→ ACTIVITY: Go through the data below and count every line that has the word "Total". Return only the count.

Saved data entries:
★ ★ ★

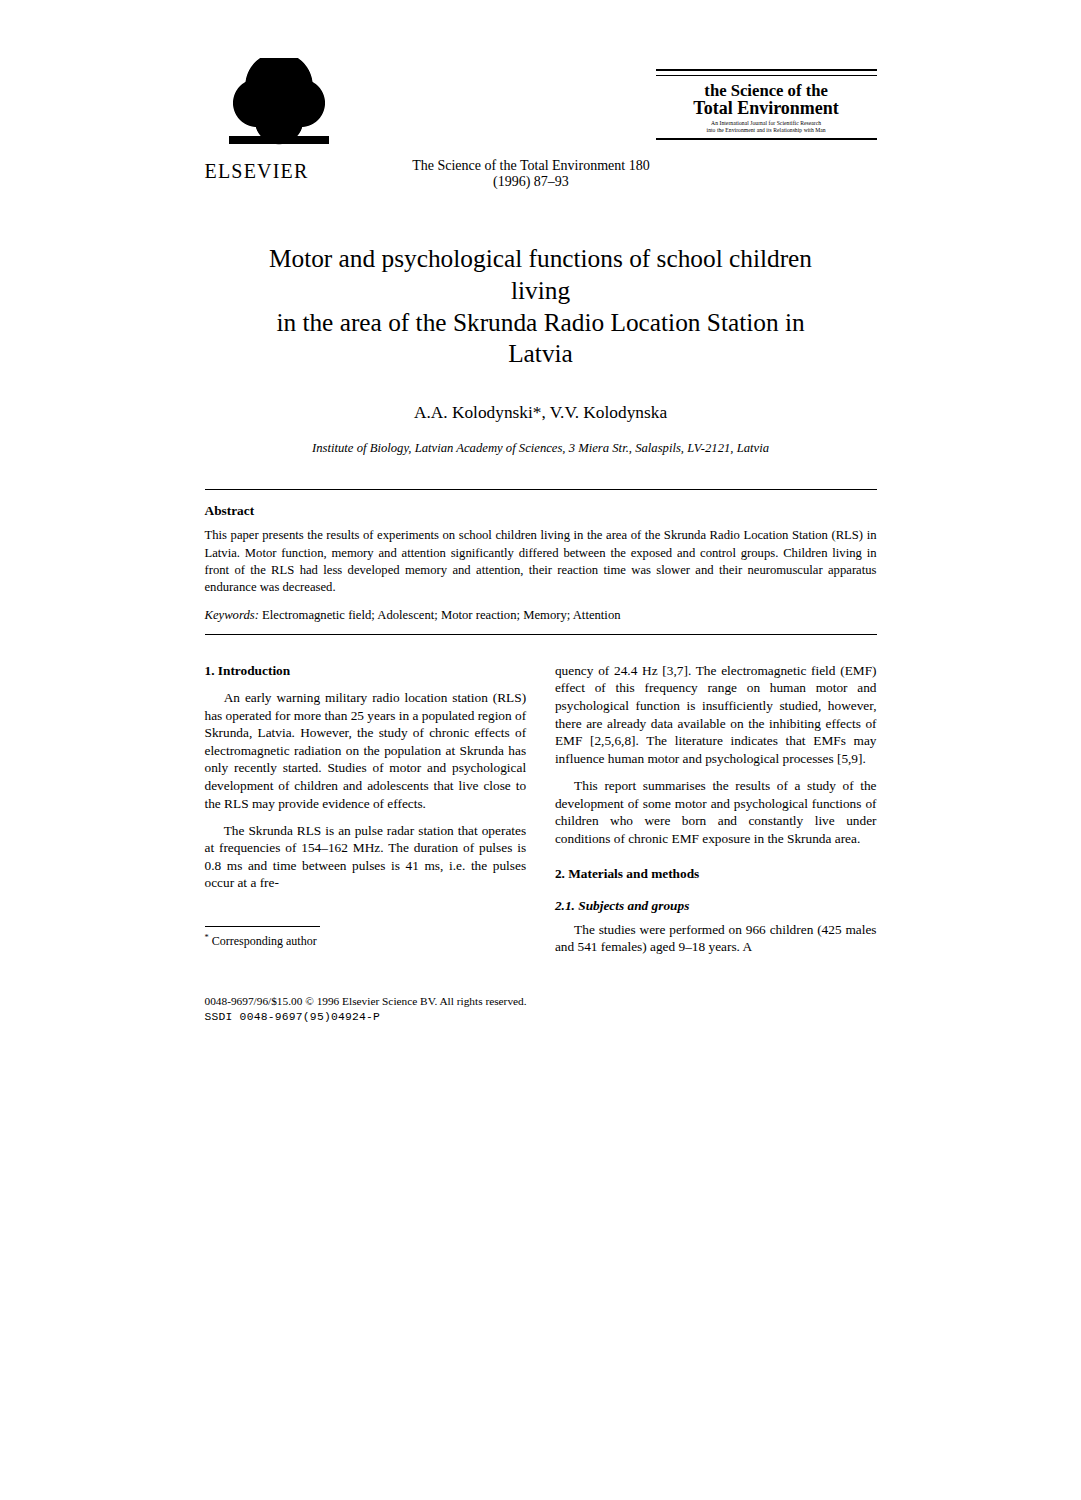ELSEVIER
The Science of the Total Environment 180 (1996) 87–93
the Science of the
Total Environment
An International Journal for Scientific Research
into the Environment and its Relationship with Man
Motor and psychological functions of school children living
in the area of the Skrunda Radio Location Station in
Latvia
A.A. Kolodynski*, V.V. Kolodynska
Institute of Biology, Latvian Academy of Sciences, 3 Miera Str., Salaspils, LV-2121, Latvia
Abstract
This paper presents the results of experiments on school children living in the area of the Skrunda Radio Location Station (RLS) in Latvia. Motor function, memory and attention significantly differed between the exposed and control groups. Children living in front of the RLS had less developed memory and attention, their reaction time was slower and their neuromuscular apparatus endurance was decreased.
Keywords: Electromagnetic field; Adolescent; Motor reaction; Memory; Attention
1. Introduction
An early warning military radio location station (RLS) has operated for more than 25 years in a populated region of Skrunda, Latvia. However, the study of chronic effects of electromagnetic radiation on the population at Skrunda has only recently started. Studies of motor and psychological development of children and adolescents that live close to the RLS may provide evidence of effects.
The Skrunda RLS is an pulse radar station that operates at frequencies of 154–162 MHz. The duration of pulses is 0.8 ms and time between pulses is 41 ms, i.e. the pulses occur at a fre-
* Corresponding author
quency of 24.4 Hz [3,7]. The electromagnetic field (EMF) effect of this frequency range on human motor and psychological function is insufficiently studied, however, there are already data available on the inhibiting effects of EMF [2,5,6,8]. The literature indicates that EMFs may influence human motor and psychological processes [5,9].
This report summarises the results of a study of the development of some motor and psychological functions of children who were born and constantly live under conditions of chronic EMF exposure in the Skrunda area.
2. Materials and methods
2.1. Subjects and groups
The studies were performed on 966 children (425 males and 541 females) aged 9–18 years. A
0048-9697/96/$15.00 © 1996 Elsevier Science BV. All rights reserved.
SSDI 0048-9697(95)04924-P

★ ★ ★

→ TASK RESULT: 2